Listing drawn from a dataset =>
Start of Block
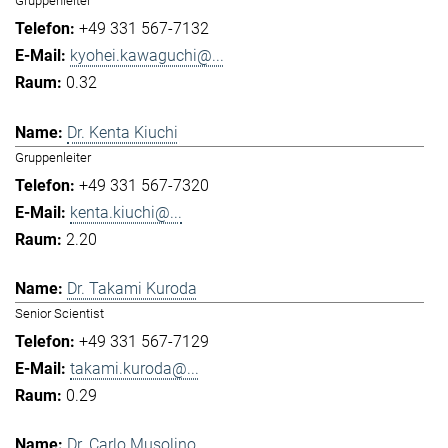
Gruppenleiter
+49 331 567-7132
kyohei.kawaguchi@...
0.32
Dr. Kenta Kiuchi
Gruppenleiter
+49 331 567-7320
kenta.kiuchi@...
2.20
Dr. Takami Kuroda
Senior Scientist
+49 331 567-7129
takami.kuroda@...
0.29
Dr. Carlo Musolino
End of Block
TRY IT =>
Render the text lines of the listing above as a numbered list, skipping blank lines and leaving out any pictures.

SOLUTION TO THIS EXERCISE =>
1. Gruppenleiter
2. +49 331 567-7132
3. kyohei.kawaguchi@...
4. 0.32
5. Dr. Kenta Kiuchi
6. Gruppenleiter
7. +49 331 567-7320
8. kenta.kiuchi@...
9. 2.20
10. Dr. Takami Kuroda
11. Senior Scientist
12. +49 331 567-7129
13. takami.kuroda@...
14. 0.29
15. Dr. Carlo Musolino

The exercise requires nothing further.